You’ll float too, you’ll float too, you’ll float too, YOU’LL FLOAT TOO!!!

It, livro do Stephen King, publicado em 1986, já havia sido adaptado em formato de minissérie de 2 episódios na década de 90 e trazia Tim Curry como a palhaço Pennywise. A produção se tornou um exemplo de terror cult e o palhaço, um símbolo. Quase 30 anos depois, o livro (que tem mais de 1000 páginas) se tornou um filme (também dividido em duas partes), mas dessa vez, temos o foco apenas nas crianças da pequena cidade de Derry, que passam a desaparecer misteriosamente. Uma delas é Georgie (Jackson Robert Scott) irmão de Bill (Jaeden Lieberher). A partir daí, Bill e seus amigos formam o “Clube dos Perdedores” (o próprio nome já diz tudo sobre seus componentes) e resolvem investigar a fundo o que está por trás de todo esse horror.

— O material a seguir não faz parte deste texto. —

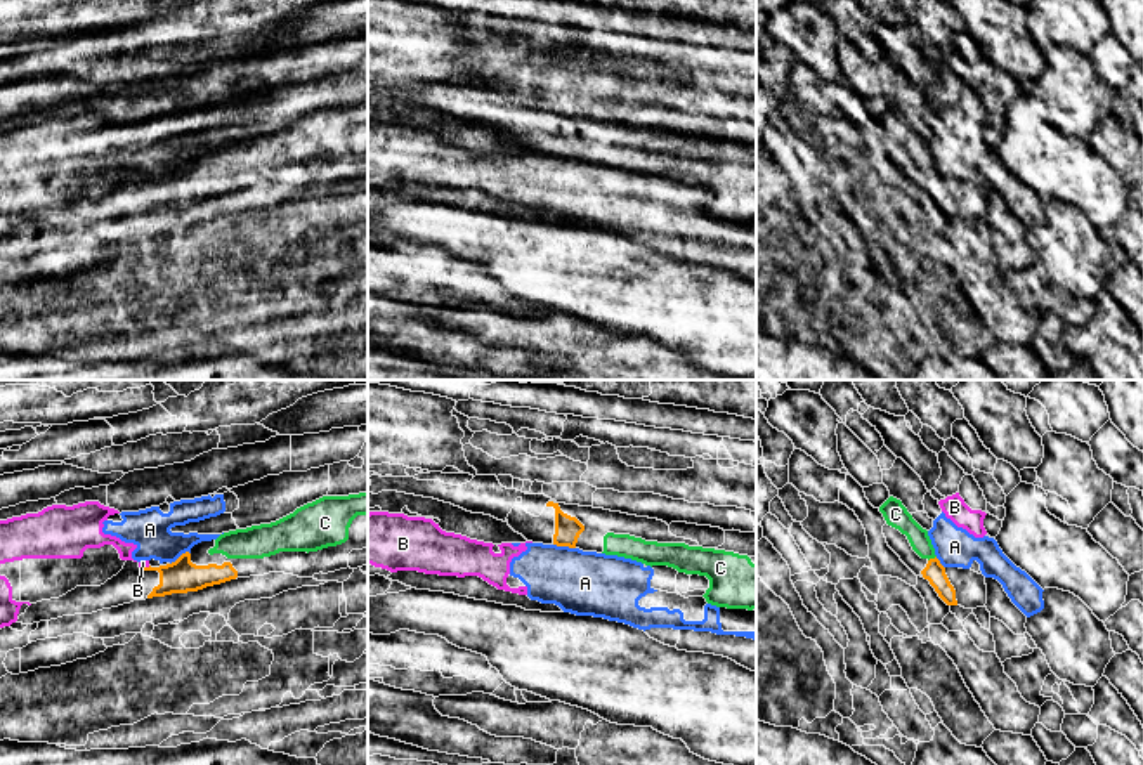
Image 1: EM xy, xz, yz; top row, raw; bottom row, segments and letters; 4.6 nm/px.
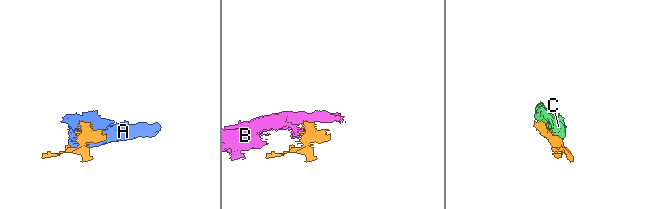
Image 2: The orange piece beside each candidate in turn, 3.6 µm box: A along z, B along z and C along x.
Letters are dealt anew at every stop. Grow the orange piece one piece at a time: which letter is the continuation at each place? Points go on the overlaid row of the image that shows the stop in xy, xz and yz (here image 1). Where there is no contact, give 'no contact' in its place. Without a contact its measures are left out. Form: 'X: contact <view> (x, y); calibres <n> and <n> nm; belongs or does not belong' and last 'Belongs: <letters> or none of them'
A: contact xz (564, 545); calibres 120 and 300 nm; does not belong
B: contact xy (144, 568); calibres 160 and 30 nm; does not belong
C: contact yz (932, 559); calibres 100 and 100 nm; belongs
Belongs: C

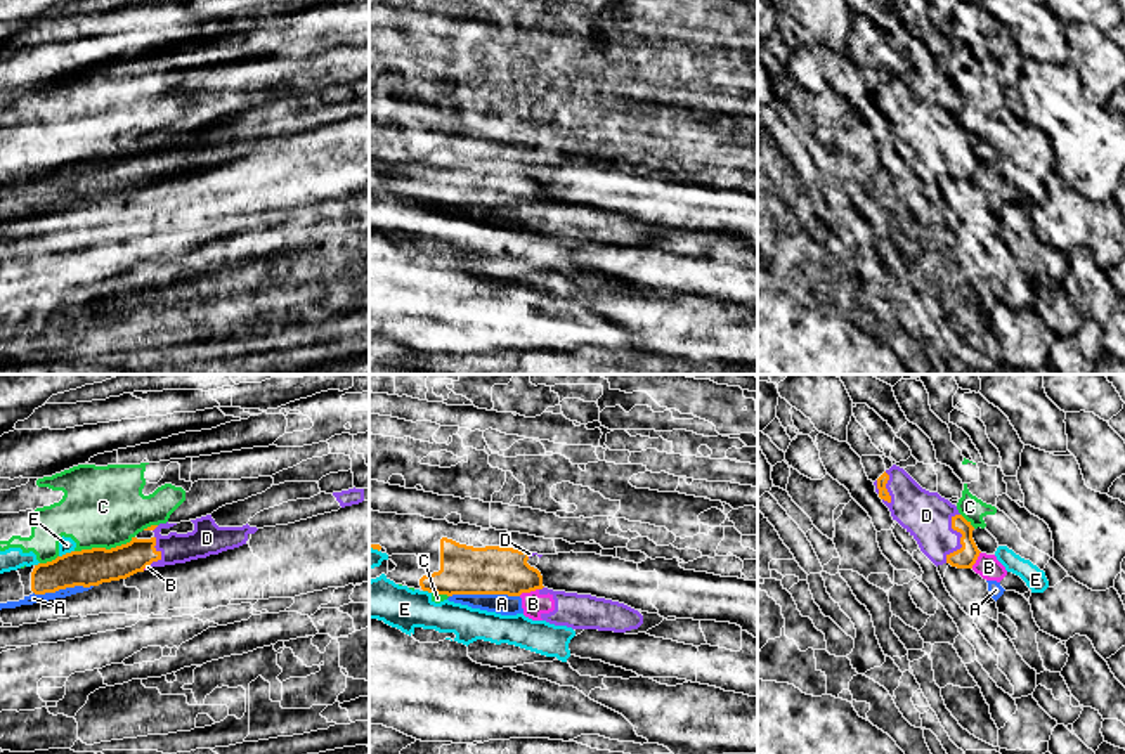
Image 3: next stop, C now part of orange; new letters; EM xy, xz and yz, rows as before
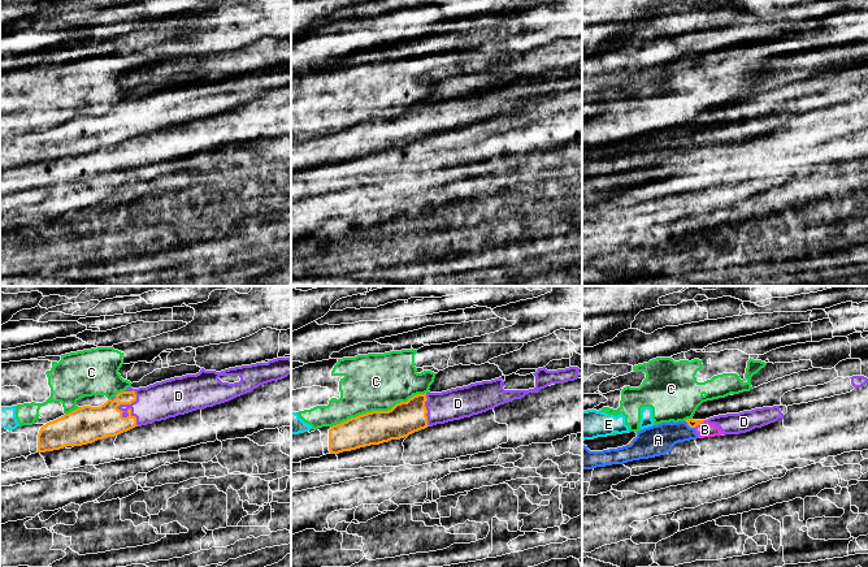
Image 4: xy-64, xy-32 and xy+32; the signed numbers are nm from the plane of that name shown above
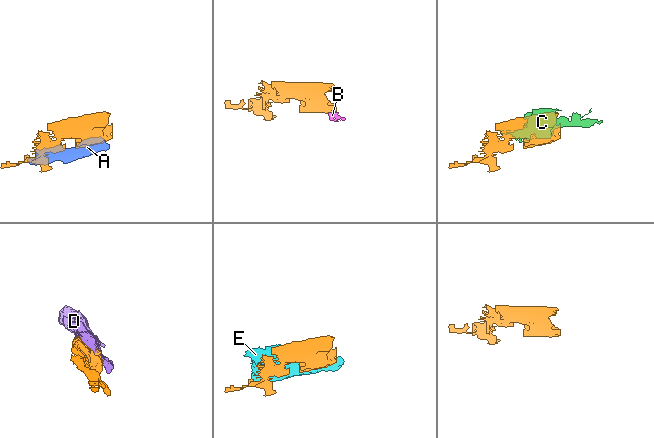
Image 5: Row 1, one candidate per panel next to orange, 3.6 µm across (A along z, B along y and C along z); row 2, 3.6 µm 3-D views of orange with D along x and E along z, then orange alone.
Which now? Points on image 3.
A: contact xz (484, 593); calibres 220 and 100 nm; does not belong
B: contact xz (527, 591); calibres 220 and 110 nm; does not belong
C: contact xy (104, 548); calibres 180 and 380 nm; does not belong
D: contact yz (961, 538); calibres 100 and 220 nm; belongs
E: contact xy (66, 553); calibres 180 and 70 nm; does not belong
Belongs: D

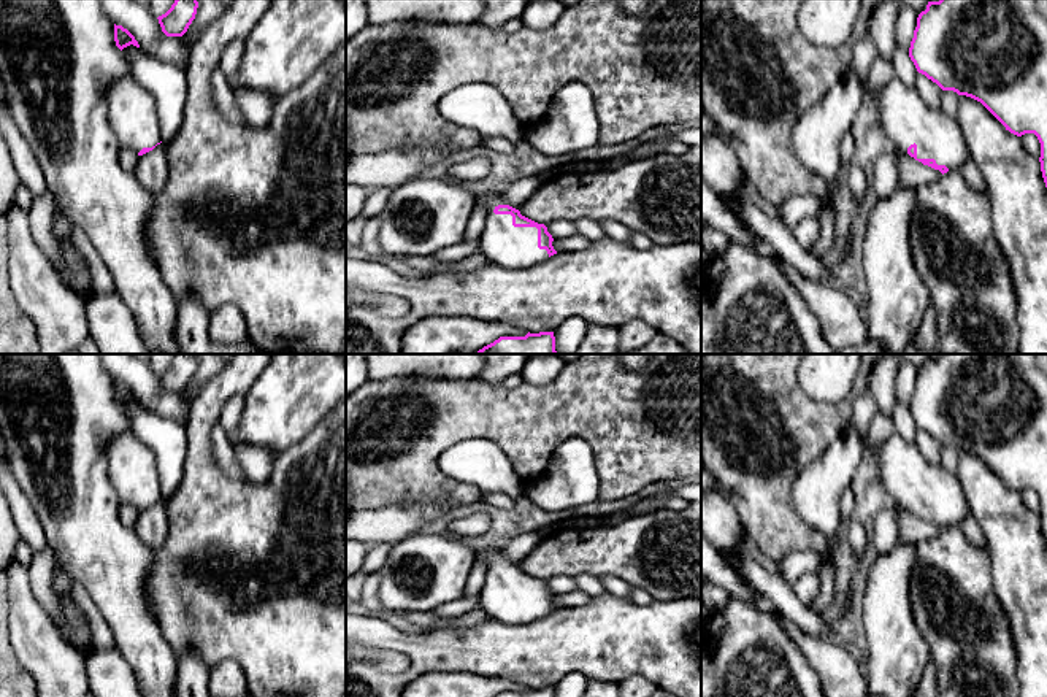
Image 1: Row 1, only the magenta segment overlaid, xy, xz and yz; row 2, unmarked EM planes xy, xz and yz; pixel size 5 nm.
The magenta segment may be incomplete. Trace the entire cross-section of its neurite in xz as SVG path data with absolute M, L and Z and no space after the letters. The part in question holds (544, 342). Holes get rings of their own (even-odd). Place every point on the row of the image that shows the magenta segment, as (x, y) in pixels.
M554 332L500 337L476 354L557 354Z

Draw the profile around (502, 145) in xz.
M481 138L479 146L484 149L493 149L501 154L512 154L516 149L516 143L506 140L506 138Z

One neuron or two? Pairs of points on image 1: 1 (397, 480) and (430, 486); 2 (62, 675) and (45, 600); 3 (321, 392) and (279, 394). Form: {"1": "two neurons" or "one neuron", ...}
{"1": "one neuron", "2": "two neurons", "3": "one neuron"}

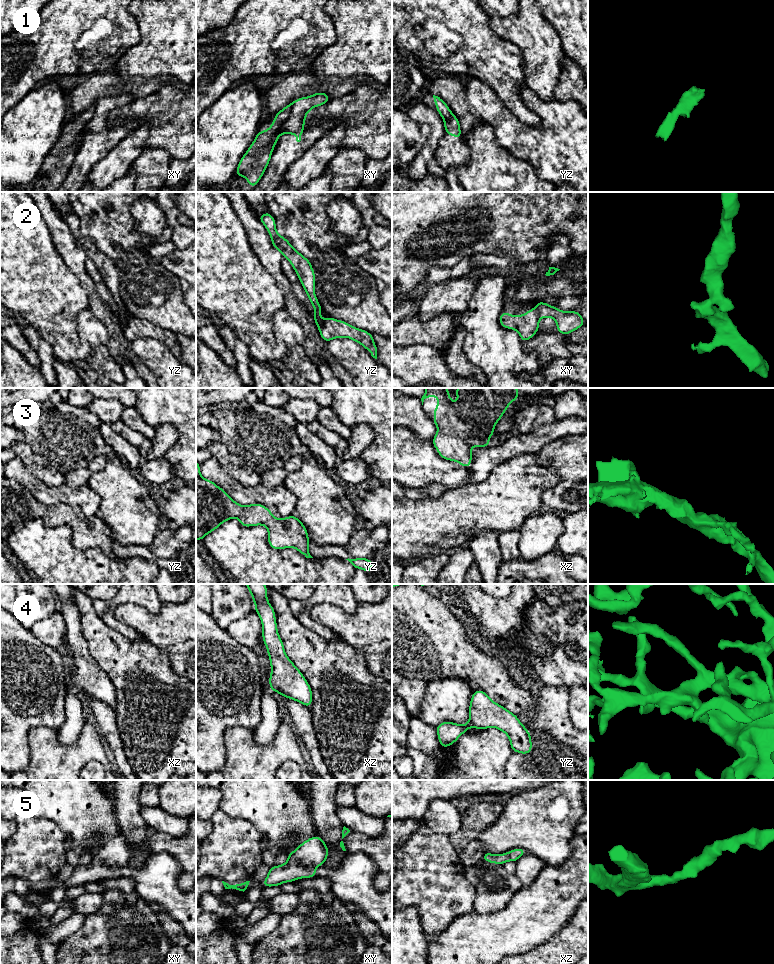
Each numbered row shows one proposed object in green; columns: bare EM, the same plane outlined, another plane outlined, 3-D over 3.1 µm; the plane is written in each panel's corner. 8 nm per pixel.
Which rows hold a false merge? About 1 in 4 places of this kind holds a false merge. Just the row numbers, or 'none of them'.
1, 2

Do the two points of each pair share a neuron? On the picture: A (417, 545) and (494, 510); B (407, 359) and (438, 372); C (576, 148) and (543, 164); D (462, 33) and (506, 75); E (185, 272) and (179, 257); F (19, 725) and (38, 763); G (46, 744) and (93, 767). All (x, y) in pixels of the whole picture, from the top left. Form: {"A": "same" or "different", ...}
{"A": "same", "B": "same", "C": "same", "D": "same", "E": "same", "F": "different", "G": "different"}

Um dos maiores méritos da história é justamente transformar Pennywise (Bill Skarsgard) em um ser que se transforma nos medos dessas crianças (o nome do livro não é It à toa). A primeira sequência é uma das mais conhecidas e já se tornou icônica por si só. A construção de toda a situação é assustadora e o diálogo traz uma aura ainda mais soturna. Após a apresentação dos créditos, o filme começa a apresentar as crianças protagonistas: Bill, Richie (Finn Wolfhard), Beverly (Sophia Lillis), Ben (Jeremy Ray Taylor), Eddie (Jack Dylan Grazer), Mike (Chosen Jacobs) e Stanley (Wyatt Oleff). E durante a primeira hora, conhecemos eles, seus medos e suas vidas. Bervely (cuja atriz é um clone da Amy Adams) tem uma das tramas mais pesadas do filme e durante algumas cenas é impossível não sentir-se incomodado. A partir da segunda hora, temos as cenas de confronto, culminando no ato final. Um roteiro bem dividido por Chase Palmer, Cary Fukunaga (True Detective) e Gary Dauberman (Annabelle e Annabelle Creation) e muito bem ambientado. A história varia muito bem entre o terror, o horror, a aventura e o romance. E, além disso, quase sempre depois de uma sequência assustadora, um dos personagens solta uma piada infame. Você ri no meio da sua tensão.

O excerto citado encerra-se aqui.